Collection entries:
-- -- --

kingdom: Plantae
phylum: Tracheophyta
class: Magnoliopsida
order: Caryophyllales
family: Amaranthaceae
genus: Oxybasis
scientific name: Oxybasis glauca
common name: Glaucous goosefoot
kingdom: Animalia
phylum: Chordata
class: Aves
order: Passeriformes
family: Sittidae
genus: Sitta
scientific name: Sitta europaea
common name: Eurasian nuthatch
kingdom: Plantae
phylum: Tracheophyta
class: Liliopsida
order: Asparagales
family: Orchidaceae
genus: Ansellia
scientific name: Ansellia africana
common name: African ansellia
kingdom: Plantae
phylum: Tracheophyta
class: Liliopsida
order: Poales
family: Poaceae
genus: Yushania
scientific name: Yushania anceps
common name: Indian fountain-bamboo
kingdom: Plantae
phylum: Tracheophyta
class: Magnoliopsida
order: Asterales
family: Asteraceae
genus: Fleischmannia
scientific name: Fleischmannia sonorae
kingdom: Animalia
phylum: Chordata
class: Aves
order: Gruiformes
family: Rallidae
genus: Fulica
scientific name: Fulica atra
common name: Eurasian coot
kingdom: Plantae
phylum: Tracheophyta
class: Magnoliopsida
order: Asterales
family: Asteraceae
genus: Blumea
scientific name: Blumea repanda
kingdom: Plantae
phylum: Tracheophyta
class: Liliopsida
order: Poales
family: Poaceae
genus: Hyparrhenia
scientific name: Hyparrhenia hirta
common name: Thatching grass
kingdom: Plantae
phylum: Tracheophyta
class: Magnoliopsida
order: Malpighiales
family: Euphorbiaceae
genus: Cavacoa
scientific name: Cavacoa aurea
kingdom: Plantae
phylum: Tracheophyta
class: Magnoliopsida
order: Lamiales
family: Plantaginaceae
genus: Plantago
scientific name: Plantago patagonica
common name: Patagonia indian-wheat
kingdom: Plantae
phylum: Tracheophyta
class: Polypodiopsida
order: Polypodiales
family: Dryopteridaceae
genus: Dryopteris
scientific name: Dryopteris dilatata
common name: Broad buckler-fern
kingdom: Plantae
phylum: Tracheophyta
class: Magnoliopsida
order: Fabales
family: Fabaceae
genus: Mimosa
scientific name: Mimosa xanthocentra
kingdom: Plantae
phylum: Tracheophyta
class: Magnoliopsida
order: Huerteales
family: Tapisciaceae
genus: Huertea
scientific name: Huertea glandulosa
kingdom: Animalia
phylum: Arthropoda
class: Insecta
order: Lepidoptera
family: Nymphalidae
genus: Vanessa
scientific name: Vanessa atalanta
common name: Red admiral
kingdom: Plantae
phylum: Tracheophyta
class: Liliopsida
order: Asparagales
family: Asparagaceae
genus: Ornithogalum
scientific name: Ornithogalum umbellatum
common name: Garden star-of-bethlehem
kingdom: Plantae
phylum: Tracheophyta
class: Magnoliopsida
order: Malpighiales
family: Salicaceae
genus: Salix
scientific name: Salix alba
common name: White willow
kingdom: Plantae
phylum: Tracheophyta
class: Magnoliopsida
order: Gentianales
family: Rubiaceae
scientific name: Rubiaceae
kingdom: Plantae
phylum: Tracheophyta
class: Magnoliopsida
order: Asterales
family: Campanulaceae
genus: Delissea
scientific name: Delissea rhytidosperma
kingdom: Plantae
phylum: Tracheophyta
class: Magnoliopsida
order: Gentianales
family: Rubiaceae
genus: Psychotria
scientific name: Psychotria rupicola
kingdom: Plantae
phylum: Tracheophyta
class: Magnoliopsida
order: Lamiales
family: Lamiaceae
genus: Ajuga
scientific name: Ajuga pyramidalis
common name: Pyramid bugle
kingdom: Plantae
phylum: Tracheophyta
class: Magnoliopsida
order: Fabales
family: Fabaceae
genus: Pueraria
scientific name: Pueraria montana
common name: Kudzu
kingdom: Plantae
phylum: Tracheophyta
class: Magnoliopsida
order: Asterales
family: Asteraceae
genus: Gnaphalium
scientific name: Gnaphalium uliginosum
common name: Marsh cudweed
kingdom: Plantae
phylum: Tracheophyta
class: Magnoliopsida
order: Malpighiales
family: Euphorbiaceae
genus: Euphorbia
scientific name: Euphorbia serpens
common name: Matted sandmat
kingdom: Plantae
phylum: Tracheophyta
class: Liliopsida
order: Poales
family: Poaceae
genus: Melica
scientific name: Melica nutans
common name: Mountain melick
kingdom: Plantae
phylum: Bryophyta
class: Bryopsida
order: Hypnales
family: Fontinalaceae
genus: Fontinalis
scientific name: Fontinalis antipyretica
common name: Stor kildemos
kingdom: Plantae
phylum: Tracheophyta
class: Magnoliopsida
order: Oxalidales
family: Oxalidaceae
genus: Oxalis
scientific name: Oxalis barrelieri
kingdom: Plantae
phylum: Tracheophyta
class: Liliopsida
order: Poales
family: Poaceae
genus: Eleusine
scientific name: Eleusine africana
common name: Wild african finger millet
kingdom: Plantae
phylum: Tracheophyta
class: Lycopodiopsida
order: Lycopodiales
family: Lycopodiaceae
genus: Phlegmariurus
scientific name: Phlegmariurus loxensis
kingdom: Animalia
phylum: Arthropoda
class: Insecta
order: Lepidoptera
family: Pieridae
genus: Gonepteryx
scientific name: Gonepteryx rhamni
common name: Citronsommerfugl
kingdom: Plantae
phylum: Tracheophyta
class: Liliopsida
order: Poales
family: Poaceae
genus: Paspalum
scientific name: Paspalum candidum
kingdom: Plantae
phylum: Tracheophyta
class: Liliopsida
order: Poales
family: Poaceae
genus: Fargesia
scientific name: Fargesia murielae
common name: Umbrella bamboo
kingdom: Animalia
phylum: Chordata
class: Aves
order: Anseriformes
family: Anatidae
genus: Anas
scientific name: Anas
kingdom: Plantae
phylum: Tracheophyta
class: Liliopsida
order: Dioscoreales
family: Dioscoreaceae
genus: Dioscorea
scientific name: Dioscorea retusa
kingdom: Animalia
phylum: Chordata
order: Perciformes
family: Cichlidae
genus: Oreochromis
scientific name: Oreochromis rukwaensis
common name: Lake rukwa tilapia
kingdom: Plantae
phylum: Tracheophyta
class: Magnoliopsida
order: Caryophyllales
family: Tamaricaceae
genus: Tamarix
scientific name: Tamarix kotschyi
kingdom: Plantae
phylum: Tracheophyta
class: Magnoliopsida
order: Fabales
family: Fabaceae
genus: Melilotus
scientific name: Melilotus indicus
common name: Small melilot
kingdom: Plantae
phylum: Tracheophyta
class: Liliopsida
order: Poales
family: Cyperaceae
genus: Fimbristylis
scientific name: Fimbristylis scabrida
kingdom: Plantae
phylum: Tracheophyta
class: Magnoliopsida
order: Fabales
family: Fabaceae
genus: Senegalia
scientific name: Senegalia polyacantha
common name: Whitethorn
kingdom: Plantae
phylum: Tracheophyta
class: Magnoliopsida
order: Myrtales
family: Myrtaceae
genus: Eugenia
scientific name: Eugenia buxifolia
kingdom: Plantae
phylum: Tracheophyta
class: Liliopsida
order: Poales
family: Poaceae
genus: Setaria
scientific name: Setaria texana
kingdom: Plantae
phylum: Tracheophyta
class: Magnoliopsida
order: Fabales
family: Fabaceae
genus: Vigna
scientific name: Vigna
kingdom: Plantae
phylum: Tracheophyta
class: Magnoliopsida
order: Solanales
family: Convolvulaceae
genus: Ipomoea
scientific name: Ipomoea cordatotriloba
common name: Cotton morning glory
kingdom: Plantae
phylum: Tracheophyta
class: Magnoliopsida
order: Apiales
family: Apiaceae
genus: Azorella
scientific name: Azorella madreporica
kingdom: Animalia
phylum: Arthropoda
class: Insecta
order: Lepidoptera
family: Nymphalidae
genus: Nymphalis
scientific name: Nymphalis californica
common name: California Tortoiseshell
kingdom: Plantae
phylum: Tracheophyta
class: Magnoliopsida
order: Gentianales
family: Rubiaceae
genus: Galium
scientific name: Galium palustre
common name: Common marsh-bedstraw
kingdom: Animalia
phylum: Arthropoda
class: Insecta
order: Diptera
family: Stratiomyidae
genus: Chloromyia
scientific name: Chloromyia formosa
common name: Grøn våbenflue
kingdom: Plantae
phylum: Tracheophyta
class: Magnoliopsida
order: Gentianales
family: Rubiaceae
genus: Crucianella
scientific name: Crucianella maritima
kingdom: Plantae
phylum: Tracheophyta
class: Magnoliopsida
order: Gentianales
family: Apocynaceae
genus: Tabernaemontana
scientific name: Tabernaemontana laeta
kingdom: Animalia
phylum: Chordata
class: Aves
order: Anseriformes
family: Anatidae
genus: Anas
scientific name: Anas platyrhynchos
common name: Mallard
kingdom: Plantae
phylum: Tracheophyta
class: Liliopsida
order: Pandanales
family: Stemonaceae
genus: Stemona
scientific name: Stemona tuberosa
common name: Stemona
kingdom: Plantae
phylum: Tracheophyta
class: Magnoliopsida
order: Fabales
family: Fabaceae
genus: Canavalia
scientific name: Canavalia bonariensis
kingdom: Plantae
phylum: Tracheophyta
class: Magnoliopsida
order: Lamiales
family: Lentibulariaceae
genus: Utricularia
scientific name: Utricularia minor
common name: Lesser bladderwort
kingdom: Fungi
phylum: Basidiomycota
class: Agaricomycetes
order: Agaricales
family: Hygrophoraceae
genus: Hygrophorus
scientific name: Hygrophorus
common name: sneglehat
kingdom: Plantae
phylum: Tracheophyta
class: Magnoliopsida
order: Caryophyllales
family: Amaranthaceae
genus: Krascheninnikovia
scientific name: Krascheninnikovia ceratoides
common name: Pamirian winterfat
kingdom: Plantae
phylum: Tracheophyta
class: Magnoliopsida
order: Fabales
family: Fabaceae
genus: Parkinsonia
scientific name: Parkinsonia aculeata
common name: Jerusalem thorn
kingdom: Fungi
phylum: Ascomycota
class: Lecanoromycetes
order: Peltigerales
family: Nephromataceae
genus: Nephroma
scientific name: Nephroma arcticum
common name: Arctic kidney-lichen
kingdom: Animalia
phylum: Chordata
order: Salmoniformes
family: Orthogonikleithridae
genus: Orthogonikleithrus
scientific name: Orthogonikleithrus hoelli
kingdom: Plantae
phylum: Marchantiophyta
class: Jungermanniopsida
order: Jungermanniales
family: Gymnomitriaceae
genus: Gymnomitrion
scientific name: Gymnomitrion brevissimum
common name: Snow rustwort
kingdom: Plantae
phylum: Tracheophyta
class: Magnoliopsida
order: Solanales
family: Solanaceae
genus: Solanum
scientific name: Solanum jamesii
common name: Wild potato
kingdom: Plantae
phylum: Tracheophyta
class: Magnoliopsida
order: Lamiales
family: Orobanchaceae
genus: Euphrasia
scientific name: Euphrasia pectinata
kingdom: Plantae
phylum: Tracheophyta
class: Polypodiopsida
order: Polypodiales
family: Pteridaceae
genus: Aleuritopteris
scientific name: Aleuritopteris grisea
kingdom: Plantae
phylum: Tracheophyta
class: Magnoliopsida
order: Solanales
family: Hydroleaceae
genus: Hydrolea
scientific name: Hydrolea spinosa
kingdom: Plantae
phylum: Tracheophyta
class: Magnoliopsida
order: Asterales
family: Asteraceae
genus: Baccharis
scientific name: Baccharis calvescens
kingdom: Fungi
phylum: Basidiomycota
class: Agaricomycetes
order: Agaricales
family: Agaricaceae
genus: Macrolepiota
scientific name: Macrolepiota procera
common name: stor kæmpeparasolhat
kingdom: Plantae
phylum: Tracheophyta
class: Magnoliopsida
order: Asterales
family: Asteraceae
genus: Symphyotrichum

-- -- --

Exercise description >> Copy the lines of the records verbatim, starting at the line containing "common name: sneglehat" and ending with the line containing "family: Gymnomitriaceae", both included.

Expected answer >>
common name: sneglehat
kingdom: Plantae
phylum: Tracheophyta
class: Magnoliopsida
order: Caryophyllales
family: Amaranthaceae
genus: Krascheninnikovia
scientific name: Krascheninnikovia ceratoides
common name: Pamirian winterfat
kingdom: Plantae
phylum: Tracheophyta
class: Magnoliopsida
order: Fabales
family: Fabaceae
genus: Parkinsonia
scientific name: Parkinsonia aculeata
common name: Jerusalem thorn
kingdom: Fungi
phylum: Ascomycota
class: Lecanoromycetes
order: Peltigerales
family: Nephromataceae
genus: Nephroma
scientific name: Nephroma arcticum
common name: Arctic kidney-lichen
kingdom: Animalia
phylum: Chordata
order: Salmoniformes
family: Orthogonikleithridae
genus: Orthogonikleithrus
scientific name: Orthogonikleithrus hoelli
kingdom: Plantae
phylum: Marchantiophyta
class: Jungermanniopsida
order: Jungermanniales
family: Gymnomitriaceae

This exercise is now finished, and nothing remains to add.